A quick link to the Azure Service Dashboard tells the story, and though it is up this morning, at the time of this writing (GMT 5:51 p.m.) the outage continued with comments from the Microsoft team that included hour-by-hour updates on how things were progressing.
One Hour, 45 Minutes Into Leap Day
At the specific Coordinated Universal Time, 1:45 a.m. UTC, Microsoft reported:
We are experiencing an issue with Windows Azure service management. Customers will not be able to carry out service management operations. We are actively investigating this issue and working to resolve it as soon as possible. Further updates will be published to keep you apprised of the situation. We apologize for any inconvenience this causes our customers."
UTC or Temps universel coordonné in French is basically GMT (Greenwich Mean Time) with added leap seconds to keep Atomic Time as accurate as possible.
Microsoft Azure Service Dashboard
True to its word, hourly updates came flowing in beginning at 3:00 a.m. (UTC) first with the good news there would be no impact to storage accounts. Microsoft also said hosted services currently running, "...may experience a capacity impact."
By 4:00 a.m., the team identified the "root cause of this incident" and were working on a fix. The report said the initial problem was "...tracked back to a cert issue triggered on 2/29/2012 GMT. " By 5:00 a.m. containment was achieved, with the group reporting that less than 3.8% of the hosted services were impacted. "...We have taken the necessary measures to prevent the incident from spreading across the production environment."
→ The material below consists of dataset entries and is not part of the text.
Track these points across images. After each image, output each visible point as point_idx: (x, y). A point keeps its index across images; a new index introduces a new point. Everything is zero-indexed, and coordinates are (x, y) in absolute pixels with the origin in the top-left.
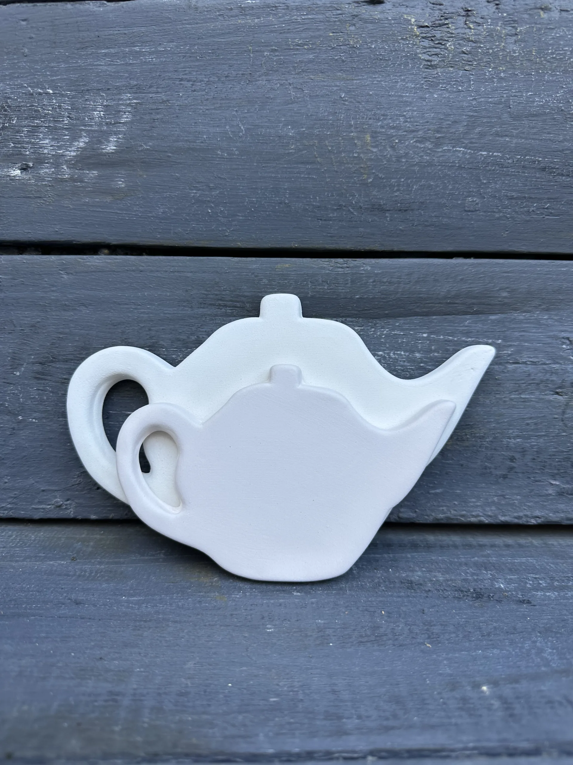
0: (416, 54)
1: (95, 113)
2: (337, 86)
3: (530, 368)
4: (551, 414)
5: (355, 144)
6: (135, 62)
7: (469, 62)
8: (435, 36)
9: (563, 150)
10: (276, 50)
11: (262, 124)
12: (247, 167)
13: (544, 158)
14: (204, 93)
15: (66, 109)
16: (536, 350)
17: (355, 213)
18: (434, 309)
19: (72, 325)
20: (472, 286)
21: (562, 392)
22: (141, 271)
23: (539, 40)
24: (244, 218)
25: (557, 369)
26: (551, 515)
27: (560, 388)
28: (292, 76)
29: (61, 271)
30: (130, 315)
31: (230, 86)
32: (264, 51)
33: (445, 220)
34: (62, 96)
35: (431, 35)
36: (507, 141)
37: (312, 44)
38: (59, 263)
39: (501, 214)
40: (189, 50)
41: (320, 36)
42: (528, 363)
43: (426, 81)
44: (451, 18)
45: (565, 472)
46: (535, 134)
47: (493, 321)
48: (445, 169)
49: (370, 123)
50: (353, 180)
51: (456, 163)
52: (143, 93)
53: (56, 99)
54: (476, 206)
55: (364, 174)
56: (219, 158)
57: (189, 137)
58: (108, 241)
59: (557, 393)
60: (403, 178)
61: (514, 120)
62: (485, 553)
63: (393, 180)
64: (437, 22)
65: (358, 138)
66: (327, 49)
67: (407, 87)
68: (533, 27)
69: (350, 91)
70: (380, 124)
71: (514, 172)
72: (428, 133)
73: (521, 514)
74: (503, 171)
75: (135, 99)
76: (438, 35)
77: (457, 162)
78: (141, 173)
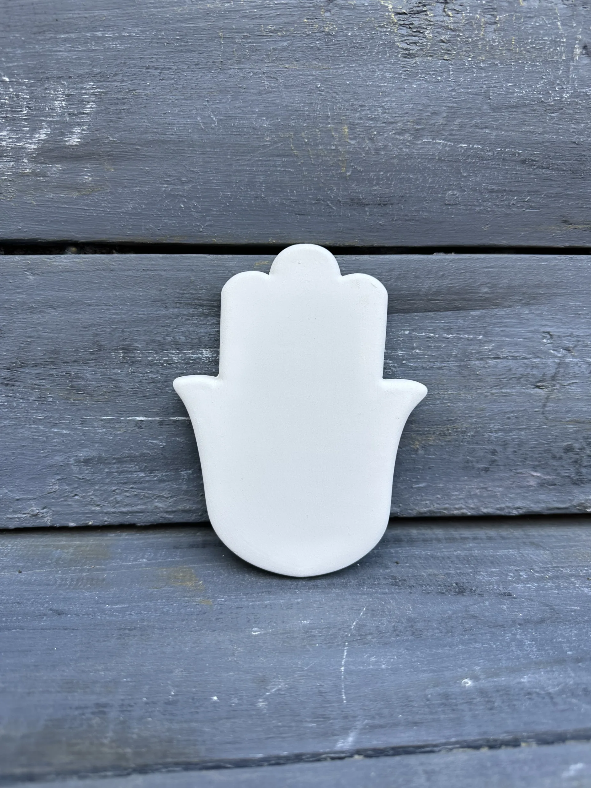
0: (394, 42)
1: (57, 103)
2: (312, 75)
3: (511, 363)
4: (532, 407)
5: (333, 136)
6: (97, 48)
7: (448, 51)
8: (413, 24)
9: (543, 142)
10: (248, 37)
11: (235, 115)
12: (220, 160)
13: (524, 150)
14: (173, 82)
15: (24, 98)
16: (517, 345)
17: (334, 208)
18: (416, 306)
19: (40, 328)
20: (453, 281)
21: (542, 386)
22: (111, 270)
23: (519, 30)
24: (218, 213)
25: (538, 364)
26: (532, 505)
27: (540, 381)
28: (266, 65)
29: (27, 271)
30: (101, 317)
31: (200, 74)
32: (235, 38)
33: (425, 214)
34: (20, 84)
35: (408, 23)
36: (487, 133)
37: (285, 31)
38: (24, 263)
39: (482, 208)
40: (155, 35)
41: (295, 22)
42: (509, 358)
43: (405, 71)
44: (429, 5)
45: (546, 464)
46: (515, 126)
47: (474, 317)
48: (425, 162)
49: (348, 114)
50: (331, 174)
51: (436, 156)
52: (108, 82)
53: (13, 88)
54: (457, 199)
55: (343, 167)
56: (191, 150)
57: (158, 128)
58: (75, 239)
59: (538, 387)
60: (382, 171)
61: (494, 112)
62: (467, 546)
63: (372, 174)
64: (415, 9)
65: (336, 130)
66: (302, 36)
67: (385, 77)
68: (513, 15)
69: (326, 81)
70: (357, 115)
71: (494, 164)
72: (407, 125)
73: (503, 506)
74: (483, 163)
75: (99, 88)
76: (416, 23)
77: (437, 154)
78: (107, 167)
Between 6:00 a.m. and 9:00 a.m., Microsoft Azure team reported Hotfix development, testing and deployment with a gradual roll-out in the North Central US sub-region, and the promise to "...progressively enable service management back for customers." And by 1:30 p.m. UTC, the team reported, "The issue is mitigated and service management is restored for the majority of customers. But, there are still lingering issues needing work...before we can completely restore service management."
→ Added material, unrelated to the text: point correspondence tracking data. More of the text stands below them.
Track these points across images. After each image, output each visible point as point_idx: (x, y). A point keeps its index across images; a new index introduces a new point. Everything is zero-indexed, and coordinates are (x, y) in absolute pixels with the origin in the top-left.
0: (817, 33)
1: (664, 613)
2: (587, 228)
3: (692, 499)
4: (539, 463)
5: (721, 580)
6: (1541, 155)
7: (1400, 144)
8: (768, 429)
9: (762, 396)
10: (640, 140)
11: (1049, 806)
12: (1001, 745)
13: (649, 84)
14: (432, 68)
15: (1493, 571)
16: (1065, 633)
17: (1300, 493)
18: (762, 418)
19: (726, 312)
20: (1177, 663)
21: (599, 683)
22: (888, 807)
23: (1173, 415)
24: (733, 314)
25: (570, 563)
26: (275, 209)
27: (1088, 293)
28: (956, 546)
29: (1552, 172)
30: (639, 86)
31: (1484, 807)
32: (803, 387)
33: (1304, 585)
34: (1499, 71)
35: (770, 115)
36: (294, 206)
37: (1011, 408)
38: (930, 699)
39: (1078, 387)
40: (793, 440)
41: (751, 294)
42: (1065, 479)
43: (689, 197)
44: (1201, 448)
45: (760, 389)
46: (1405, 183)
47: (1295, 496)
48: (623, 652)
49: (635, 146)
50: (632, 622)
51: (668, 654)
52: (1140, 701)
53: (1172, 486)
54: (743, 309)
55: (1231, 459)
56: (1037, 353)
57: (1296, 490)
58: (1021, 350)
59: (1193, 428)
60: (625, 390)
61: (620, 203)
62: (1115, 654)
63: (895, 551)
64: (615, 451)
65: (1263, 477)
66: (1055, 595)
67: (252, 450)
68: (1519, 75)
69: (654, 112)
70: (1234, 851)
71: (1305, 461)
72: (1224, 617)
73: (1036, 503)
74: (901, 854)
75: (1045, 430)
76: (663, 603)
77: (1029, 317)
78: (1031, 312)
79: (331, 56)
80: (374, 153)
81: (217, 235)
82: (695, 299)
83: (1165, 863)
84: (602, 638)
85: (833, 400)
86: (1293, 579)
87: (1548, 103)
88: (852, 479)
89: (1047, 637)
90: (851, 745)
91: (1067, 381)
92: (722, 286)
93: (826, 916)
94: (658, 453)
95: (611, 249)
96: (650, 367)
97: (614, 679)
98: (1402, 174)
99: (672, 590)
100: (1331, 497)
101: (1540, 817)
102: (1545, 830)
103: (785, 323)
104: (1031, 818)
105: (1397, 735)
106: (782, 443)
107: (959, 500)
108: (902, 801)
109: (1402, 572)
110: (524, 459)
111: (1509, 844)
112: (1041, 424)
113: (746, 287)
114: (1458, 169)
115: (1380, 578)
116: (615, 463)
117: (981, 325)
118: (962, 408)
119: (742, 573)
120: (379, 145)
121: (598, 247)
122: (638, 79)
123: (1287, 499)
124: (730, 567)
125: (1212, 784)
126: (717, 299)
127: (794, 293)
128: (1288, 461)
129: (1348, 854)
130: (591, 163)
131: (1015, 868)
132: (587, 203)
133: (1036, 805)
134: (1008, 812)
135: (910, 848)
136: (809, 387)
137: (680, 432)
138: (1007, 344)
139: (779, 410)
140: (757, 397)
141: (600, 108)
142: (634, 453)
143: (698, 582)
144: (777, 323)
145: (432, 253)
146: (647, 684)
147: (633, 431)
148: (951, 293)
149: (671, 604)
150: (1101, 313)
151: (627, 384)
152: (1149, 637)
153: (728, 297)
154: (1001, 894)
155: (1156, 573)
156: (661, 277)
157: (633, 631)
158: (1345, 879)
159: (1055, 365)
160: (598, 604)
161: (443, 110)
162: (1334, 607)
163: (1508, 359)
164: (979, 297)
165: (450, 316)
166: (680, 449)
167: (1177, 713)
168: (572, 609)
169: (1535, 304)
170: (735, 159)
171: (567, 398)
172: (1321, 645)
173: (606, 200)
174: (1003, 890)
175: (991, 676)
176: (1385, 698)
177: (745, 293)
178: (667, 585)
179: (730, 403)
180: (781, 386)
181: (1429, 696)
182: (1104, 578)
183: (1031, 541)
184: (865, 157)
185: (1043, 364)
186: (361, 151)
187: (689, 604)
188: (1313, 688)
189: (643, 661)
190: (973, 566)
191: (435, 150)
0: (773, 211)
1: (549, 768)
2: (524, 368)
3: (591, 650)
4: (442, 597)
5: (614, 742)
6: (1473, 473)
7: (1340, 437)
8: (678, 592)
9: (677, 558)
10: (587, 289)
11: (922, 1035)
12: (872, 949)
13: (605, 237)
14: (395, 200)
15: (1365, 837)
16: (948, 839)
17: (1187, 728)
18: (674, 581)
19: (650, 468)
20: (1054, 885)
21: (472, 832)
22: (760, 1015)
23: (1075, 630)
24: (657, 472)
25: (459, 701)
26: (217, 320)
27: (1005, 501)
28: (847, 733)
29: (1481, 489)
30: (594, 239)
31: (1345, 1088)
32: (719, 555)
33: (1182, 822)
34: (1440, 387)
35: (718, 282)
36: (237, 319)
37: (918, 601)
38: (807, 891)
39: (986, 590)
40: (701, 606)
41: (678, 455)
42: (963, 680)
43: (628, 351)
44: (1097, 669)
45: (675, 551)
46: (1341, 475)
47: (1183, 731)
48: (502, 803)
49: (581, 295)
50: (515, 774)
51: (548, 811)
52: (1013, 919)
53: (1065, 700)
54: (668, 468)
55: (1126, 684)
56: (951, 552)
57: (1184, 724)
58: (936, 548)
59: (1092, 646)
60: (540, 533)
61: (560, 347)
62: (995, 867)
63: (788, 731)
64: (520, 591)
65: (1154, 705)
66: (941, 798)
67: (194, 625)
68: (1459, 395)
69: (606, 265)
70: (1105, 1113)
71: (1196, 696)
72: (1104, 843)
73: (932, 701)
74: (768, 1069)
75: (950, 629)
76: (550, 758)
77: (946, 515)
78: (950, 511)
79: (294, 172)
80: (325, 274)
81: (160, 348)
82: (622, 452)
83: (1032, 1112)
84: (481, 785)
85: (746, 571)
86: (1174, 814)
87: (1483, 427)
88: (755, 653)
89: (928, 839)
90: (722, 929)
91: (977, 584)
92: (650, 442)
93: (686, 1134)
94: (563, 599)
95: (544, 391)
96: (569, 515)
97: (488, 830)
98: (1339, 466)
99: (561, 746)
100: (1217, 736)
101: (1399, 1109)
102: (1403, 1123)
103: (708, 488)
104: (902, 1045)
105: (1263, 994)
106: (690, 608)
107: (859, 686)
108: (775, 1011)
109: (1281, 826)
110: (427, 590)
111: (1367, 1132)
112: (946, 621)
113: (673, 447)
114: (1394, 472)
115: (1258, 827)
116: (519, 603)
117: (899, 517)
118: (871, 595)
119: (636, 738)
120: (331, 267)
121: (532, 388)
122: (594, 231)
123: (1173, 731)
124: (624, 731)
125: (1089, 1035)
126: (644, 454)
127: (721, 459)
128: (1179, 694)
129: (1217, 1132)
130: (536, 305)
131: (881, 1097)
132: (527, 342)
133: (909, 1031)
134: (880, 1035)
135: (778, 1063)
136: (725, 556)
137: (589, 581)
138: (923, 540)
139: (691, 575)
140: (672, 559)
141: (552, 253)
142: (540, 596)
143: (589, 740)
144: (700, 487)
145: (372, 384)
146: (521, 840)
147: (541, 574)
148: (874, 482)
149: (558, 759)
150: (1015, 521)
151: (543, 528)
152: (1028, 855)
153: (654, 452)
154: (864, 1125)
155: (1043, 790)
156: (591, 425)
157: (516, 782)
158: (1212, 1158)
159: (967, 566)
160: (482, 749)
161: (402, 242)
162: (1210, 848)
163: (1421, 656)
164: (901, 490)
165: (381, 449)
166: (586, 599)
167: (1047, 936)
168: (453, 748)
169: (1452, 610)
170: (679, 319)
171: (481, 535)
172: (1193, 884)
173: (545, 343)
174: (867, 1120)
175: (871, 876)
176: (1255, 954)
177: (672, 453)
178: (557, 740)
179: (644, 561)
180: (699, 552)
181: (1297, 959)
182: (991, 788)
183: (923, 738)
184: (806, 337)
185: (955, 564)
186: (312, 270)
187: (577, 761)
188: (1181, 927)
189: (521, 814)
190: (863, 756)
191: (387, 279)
But as the hotfix was being deployed, other issues began around 2:30 UTC with Windows Azure Compute service across North Europe and the USA that culminated in sub-region outages affecting a double-digit percentage of hosted services, where incoming web traffic could not get through.
Northern Europe, South Central US Hit Hardest
Locationwise, Windows Azure Compute Availability in the N. Europe and S. Central US sub-regions were hit hardest, with reports from Microsoft that at 2:30 UTC, 37%, and 28% of hosted services respectively were affected by the issue. In North Central US, 6.7% hosted services were down at that time.
The latest reported status from Microsoft includes:
Service Unavailable for:
- SQL Azure Reporting [North Europe] - Last update 8:00 a.m. UTC
- Windows Azure Marketplace - DataMarket [South Central US] - Last Update 5:11 p.m. UTC
- Windows Azure Service Management [Worldwide] - Last Update 3:30 p.m. UTC
Service Performance Degradation for:
- Windows Azure Compute [North Central US] - Last Update 3:30 p.m. UTC
- Windows Azure Compute [North Europe] - Last Update 3:30 p.m. UTC
- Windows Azure Compute [South Central US] - Last Update 3:30 p.m. UTC
Microsoft Azure launched in 2009, and up to now has had a good track record, with no reported outages. Issues over cloud service reliability are being hotly debated on the web as a result, with a growing realization that, with all the benefits the cloud has to offer, you must expect a little rain sometime.